Kompensasi Sektor Industri
Salah satu sektor ekonomi yang bakal terpukul dari kenaikan harga minyak adalah sektor industri, khususnya industri semen, pupuk, dan kimia. Sejak tahun 2005 sebetulnya sektor industri sudah mulai sekarat akibat kenaikan harga BBM sekitar 100%. Beberapa waktu lalu, pemerintah juga sudah menaikkan kembali harga minyak sektor industri. Pada tahun 2008, jika tren kenaikan harga minyak di pasar internasional tidak dapat dibendung, dipastikan pemerintah akan menaikkan harga minyak domestik, khususnya untuk sektor usaha (industri). Di sini, sektor industri yang sangat tergantung dengan minyak sebagai pendorong proses produksi (dalam realitasnya semua sektor industri pasti tergantung minyak) akan dibebani biaya produksi yang kian meningkat. Disatu sisi, kenaikan biaya produksi ini akan menurunkan daya saing komoditas Indonesia di pasar internasional sehingga mengurangi ekspor (menurunkan cadangan devisa). Di sisi lain, sulit bagi usahawan untuk menaikkan harga di pasar domestik karena daya beli masyarakat masih lemah sehingga hal ini berpotensi menurunkan laba perusahaan, bahkan bisa merugi.

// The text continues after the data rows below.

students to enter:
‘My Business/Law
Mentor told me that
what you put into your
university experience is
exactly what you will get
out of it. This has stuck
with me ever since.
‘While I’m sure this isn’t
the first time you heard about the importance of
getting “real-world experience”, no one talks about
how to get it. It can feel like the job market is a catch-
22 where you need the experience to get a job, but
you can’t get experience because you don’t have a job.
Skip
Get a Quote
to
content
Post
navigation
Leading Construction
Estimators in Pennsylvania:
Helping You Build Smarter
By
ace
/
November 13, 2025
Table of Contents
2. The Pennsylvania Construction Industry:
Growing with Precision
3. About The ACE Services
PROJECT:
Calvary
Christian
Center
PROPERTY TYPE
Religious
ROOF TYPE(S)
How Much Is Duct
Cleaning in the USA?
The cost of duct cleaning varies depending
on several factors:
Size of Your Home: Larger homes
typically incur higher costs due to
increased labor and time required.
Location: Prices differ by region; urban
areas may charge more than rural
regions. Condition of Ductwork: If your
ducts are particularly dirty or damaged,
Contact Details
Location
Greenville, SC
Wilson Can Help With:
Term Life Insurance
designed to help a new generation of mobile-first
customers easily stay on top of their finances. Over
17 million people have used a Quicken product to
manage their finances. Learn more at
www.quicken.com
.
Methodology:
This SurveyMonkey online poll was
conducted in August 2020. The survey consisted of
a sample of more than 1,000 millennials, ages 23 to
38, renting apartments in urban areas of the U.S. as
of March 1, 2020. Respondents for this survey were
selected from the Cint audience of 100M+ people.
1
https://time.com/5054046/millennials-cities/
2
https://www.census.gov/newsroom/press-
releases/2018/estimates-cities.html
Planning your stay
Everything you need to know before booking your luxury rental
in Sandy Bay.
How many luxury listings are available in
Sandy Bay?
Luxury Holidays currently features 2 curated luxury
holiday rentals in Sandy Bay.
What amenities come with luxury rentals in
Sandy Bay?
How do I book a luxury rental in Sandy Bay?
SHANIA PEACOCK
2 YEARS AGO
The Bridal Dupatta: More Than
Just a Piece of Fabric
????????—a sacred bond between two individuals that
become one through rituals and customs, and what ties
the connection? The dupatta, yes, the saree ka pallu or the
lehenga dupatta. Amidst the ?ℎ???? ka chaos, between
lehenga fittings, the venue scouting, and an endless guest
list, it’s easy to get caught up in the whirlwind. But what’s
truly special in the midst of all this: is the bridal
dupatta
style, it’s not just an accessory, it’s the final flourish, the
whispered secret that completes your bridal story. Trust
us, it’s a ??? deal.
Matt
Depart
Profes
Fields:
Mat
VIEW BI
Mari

Menyikapi masalah itu, sebaiknya dalam jangka pendek pemerintah fokus untuk mengantisipasi soal-soal berikut. Pertama, mencegah potensi penyelundupan karena selisih harga domestik dan internasional yang kian tinggi (price margin), baik minyak maupun CPO. Kedua, mengamankan pasokan dan distribusi minyak goreng dengan tingkat harga yang terjangkau sehingga harga minyak goreng tidak terlalu membebani masyarakat. Ketiga, menyiapkan skema kebijakan kompensasi, baik kepada sektor industri, konsumen, maupun produsen CPO sehingga turbulensi kenaikan harga minyak dan CPO tersebut tidak sampai menghancurkan perekonomian nasional. Skema kompensasi itu, misalnya, bisa dalam bentuk pengurangan pajak sektor industri dan subsidi minyak goreng. Dengan jalan ini semoga guncangan harga minyak dan CPO di pasar internasional tidak akan terlalu berpengaruh terhadap perekonomian domestik.